大会の結果は、優勝が斎藤太吾選手、準優勝が川畑真人選手。去年からつづく2強時代そのままというリザルトで、なにも変わっていないように見えますが、細かいところを見るとタイヤ本数制限の影響が見られます。
まずは、単走決勝の走行2本目をキャンセルするドライバーが出てきました。1本目に追走進出を確実にしておけば、2本目をキャンセルすることでタイヤを温存できるからです。
そしてもうひとつは、本来圧倒的な速さを誇る川畑選手と斎藤選手についていけたマシンが結構出たことです。
たとえば準決勝で川畑選手と対戦した草場選手は、ストレートで離されずについて行きました。
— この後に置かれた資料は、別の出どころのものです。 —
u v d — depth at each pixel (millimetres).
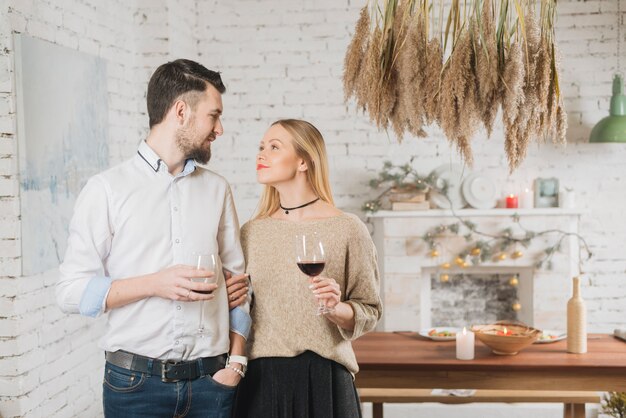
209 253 1899
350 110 4969
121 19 4191
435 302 5074
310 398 2217
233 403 2230
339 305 2188
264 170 2318
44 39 3268
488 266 4855
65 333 3484
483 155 4891
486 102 1863
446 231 4785
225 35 5020
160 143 2049
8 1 2953
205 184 2139
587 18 4785
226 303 2125
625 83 4770
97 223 1968
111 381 2004
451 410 4688
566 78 4812
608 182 4836
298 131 2332
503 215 4758
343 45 4961
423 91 1926
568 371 2932
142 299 1961
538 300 4781
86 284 1917
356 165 4977
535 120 1865
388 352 3166
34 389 3168
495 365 2943
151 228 2002
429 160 4930
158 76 2043
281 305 2236
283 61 5000
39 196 3160
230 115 5043
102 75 3834
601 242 4840
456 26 1907
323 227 2299
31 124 3090
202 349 2027
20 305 3051
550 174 4859
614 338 3404
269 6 4992
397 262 4836
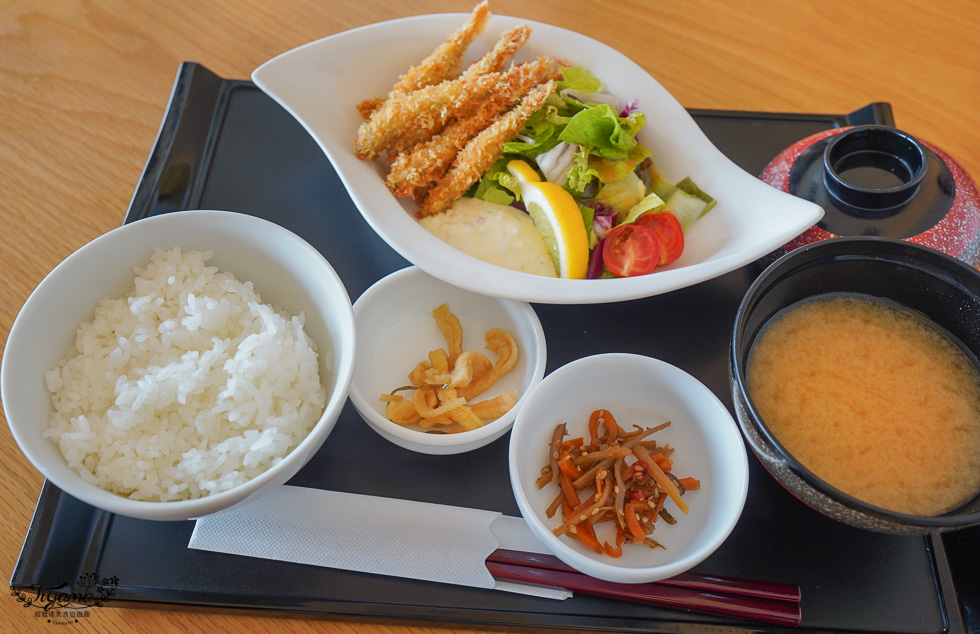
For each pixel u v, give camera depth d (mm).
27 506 356
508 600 332
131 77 476
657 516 340
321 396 348
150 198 423
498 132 416
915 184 372
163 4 503
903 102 482
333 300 345
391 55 440
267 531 336
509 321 390
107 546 337
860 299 362
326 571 334
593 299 355
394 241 362
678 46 498
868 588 337
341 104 427
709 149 427
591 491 348
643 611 331
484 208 417
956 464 327
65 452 312
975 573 333
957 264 333
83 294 343
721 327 402
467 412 352
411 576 331
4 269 410
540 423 354
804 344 354
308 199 433
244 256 365
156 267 354
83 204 433
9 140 450
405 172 411
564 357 390
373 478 355
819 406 339
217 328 351
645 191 434
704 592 328
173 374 331
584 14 508
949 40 508
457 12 509
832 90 486
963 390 341
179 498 322
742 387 313
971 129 473
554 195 402
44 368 327
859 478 324
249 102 463
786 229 377
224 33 495
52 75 474
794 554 343
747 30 507
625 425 365
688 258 411
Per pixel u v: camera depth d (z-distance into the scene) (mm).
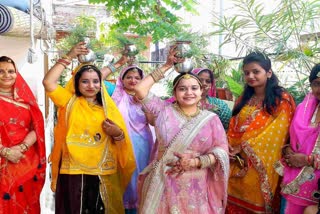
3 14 3146
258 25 3975
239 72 5805
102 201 3660
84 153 3553
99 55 4738
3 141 3453
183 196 3018
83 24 5066
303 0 3879
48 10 7539
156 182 3037
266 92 3502
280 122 3412
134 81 4387
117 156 3793
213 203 3131
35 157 3645
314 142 3066
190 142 3021
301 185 3121
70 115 3561
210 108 4102
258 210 3490
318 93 3102
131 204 4238
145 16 7109
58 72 3539
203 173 3082
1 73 3412
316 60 3998
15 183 3473
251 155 3471
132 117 4297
また、同様に準決勝で斎藤選手と対戦した藤野選手は、最後でミスをしてしまったものの、完全に斎藤選手をとらえ、ビタビタの接近ドリフトをしていました。
川畑選手は、決勝に向けて使えるタイヤを残すマネージメントをしていました。斎藤選手は、準決勝の前に末永選手、日比野選手という強敵と戦うため、新品タイヤを使い果たし、中古タイヤで走っていました。いっぽうで、草場選手はマイナス0.5ランクを受け入れてニュータイヤを投入していました。
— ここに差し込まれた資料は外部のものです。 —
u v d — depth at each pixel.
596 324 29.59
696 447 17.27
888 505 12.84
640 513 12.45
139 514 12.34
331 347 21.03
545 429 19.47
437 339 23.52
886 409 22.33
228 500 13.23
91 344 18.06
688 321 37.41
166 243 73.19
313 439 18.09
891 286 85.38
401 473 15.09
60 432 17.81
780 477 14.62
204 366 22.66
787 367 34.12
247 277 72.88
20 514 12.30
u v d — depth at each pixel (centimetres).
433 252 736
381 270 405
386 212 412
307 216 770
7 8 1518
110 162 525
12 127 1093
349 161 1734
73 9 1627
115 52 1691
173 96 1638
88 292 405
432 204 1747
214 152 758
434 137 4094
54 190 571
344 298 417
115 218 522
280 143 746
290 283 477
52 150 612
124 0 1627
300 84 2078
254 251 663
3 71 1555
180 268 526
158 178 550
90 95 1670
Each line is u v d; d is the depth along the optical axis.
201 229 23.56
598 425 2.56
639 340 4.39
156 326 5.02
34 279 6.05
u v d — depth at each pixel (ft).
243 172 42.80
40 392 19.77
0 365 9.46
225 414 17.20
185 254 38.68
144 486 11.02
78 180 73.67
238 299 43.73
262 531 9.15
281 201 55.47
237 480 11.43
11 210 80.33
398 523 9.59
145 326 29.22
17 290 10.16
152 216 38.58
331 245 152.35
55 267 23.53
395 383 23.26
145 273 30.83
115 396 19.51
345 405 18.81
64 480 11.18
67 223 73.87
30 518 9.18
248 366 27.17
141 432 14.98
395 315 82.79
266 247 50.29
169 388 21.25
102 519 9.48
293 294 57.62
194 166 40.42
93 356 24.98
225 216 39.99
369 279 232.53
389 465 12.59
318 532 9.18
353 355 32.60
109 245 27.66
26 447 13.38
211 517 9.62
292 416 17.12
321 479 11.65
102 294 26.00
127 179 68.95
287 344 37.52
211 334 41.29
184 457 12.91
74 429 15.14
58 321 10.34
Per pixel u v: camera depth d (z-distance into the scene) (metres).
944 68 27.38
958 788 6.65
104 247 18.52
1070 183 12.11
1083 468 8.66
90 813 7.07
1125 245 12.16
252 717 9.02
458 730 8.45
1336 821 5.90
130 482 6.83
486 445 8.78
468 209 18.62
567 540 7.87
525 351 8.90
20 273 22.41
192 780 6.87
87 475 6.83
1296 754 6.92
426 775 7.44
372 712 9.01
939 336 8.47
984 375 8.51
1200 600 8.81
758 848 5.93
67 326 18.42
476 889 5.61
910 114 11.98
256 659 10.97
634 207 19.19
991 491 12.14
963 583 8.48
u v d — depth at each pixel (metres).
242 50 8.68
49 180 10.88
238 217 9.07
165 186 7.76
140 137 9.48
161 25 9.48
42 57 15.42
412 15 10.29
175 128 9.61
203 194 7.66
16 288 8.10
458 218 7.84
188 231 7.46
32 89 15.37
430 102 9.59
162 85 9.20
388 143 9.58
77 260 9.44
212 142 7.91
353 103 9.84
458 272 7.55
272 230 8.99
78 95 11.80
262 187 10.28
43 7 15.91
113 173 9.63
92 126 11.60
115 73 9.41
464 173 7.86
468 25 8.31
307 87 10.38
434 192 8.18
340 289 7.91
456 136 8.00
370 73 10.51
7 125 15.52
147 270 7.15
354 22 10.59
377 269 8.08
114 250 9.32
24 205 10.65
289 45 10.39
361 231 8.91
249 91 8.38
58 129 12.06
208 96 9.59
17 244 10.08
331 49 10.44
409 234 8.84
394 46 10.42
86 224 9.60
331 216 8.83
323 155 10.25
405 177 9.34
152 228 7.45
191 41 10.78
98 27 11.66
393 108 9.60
このように、状況によっては、圧倒的なパワーを持つ川畑選手や斎藤選手にも、ほかの選手がついていける可能性が出てきたのです。
また、決勝は斎藤選手が川畑選手に勝ちましたが、斎藤選手にはもう使えるタイヤが残っていませんでした。もし再戦にもつれこめば、使えるタイヤを残しておいた川畑選手が圧倒的に有利な状況に変わっていたはずなのです。
こんなふうに、タイヤの本数制限が設けられたことで、各チームの戦略が複雑になってきました。そして、斎藤選手、川畑選手といった2強も、思わぬところで足下をすくわれる可能性が出てきたのです。
今季のD1GPはそんなところにも注目して見てみると面白いかもしれませんね。